Objectif visé 1: Recopiez mot pour mot le passage de l'extrait fourni qui commence à « Aimer les malheureux » et se termine à « pauvreté de coeur. ».

Extrait fourni:
:::::

Et s’il est réellement pauvre, le pauvre de coeur est tout de même joyeux dans sa pauvreté ; il trouve son pain agréable car il échappe – au nom même de sa pauvreté de coeur – à la rancœur envers les riches et à la fièvre de l’or…
Ceux qui ont beaucoup pleuré savent mieux aimer
Une autre « rose » surgissant du buisson épineux : « Bienheureux si je suis capable de pleurer sans me révolter, car je serai consolé! » La douleur existe sur la terre, c’est un fait et la douleur arrache bien des larmes à l’homme… Dieu cependant – c’est ma foi mais avant cela celle de l’Eglise – est toujours à même de faire surgir le bien d’un mal et qu’arrive-t-il alors? Que les larmes – bien loin d’anéantir la créature – la perfectionnent et que ceux qui ont beaucoup pleuré sont au final ceux qui savent le mieux aimer et comprendre.
Aimer les malheureux qui pleurent comme eux ; les comprendre dans leurs douleurs, les aider avec une bonté qui a éprouvé comme cela fait mal d’être seul quand on pleure. Et ils savent aimer Dieu, ceux-là, parce qu’ils ont compris aussi que la douleur s’apaise si on pleure sur le cœur de Dieu ; parce qu’ils ont compris que les larmes résignées qui ne brisent pas la foi, qui ne rendent pas la prière aride, qui ne connaissent pas la révolte, changent de nature, et de douleur deviennent consolation. Oui, en vérité, ceux qui pleurent en aimant le Seigneur seront consolés.
« Bienheureux (une autre « rose ») si je suis doux, parce que j’aurai la Terre en héritage! » L’appel est ici à revêtir nos relations mutuelles de douceur. Ne plus mettre les âmes en fuite par des propos amers et blessants. Les attirer par l’amour car la douceur c’est de l’amour au même titre que la pauvreté de coeur.

:::::

Données fournies:

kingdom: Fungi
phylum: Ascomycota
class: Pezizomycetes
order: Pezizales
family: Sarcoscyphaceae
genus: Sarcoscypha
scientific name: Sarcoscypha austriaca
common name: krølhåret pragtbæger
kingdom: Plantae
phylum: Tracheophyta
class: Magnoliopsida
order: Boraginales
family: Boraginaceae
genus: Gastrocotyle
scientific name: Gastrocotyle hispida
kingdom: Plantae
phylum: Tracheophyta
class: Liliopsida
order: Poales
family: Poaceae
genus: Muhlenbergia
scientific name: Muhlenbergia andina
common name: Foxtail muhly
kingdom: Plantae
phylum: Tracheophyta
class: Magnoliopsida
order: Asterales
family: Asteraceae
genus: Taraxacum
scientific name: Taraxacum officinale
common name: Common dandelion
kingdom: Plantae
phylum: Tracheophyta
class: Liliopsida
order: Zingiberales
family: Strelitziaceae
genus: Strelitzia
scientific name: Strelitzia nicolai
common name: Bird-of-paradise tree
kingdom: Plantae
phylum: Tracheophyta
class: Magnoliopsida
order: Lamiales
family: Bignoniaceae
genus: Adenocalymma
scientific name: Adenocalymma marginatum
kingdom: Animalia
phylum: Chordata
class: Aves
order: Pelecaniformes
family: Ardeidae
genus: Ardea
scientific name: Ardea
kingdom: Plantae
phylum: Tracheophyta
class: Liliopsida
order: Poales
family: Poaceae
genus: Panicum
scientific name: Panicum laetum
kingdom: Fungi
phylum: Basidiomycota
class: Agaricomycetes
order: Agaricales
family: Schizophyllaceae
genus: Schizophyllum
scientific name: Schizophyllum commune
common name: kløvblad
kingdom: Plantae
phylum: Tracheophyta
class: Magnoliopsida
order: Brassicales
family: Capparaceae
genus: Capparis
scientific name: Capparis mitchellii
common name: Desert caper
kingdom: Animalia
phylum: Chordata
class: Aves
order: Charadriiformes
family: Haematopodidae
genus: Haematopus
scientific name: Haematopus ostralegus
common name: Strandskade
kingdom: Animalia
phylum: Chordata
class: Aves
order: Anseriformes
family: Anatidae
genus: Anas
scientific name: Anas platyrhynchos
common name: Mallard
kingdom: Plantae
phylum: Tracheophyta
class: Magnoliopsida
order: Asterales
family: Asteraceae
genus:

:::::

Objectif visé 2: Citez à l'identique les lignes de la liste, en partant de celle qui contient « scientific name: Strelitzia nicolai » et en allant jusqu'à la fin de la liste, ces deux limites comprises.

Résultat final 1:
Aimer les malheureux qui pleurent comme eux ; les comprendre dans leurs douleurs, les aider avec une bonté qui a éprouvé comme cela fait mal d’être seul quand on pleure. Et ils savent aimer Dieu, ceux-là, parce qu’ils ont compris aussi que la douleur s’apaise si on pleure sur le cœur de Dieu ; parce qu’ils ont compris que les larmes résignées qui ne brisent pas la foi, qui ne rendent pas la prière aride, qui ne connaissent pas la révolte, changent de nature, et de douleur deviennent consolation. Oui, en vérité, ceux qui pleurent en aimant le Seigneur seront consolés.
« Bienheureux (une autre « rose ») si je suis doux, parce que j’aurai la Terre en héritage! » L’appel est ici à revêtir nos relations mutuelles de douceur. Ne plus mettre les âmes en fuite par des propos amers et blessants. Les attirer par l’amour car la douceur c’est de l’amour au même titre que la pauvreté de coeur.

Résultat final 2:
scientific name: Strelitzia nicolai
common name: Bird-of-paradise tree
kingdom: Plantae
phylum: Tracheophyta
class: Magnoliopsida
order: Lamiales
family: Bignoniaceae
genus: Adenocalymma
scientific name: Adenocalymma marginatum
kingdom: Animalia
phylum: Chordata
class: Aves
order: Pelecaniformes
family: Ardeidae
genus: Ardea
scientific name: Ardea
kingdom: Plantae
phylum: Tracheophyta
class: Liliopsida
order: Poales
family: Poaceae
genus: Panicum
scientific name: Panicum laetum
kingdom: Fungi
phylum: Basidiomycota
class: Agaricomycetes
order: Agaricales
family: Schizophyllaceae
genus: Schizophyllum
scientific name: Schizophyllum commune
common name: kløvblad
kingdom: Plantae
phylum: Tracheophyta
class: Magnoliopsida
order: Brassicales
family: Capparaceae
genus: Capparis
scientific name: Capparis mitchellii
common name: Desert caper
kingdom: Animalia
phylum: Chordata
class: Aves
order: Charadriiformes
family: Haematopodidae
genus: Haematopus
scientific name: Haematopus ostralegus
common name: Strandskade
kingdom: Animalia
phylum: Chordata
class: Aves
order: Anseriformes
family: Anatidae
genus: Anas
scientific name: Anas platyrhynchos
common name: Mallard
kingdom: Plantae
phylum: Tracheophyta
class: Magnoliopsida
order: Asterales
family: Asteraceae
genus:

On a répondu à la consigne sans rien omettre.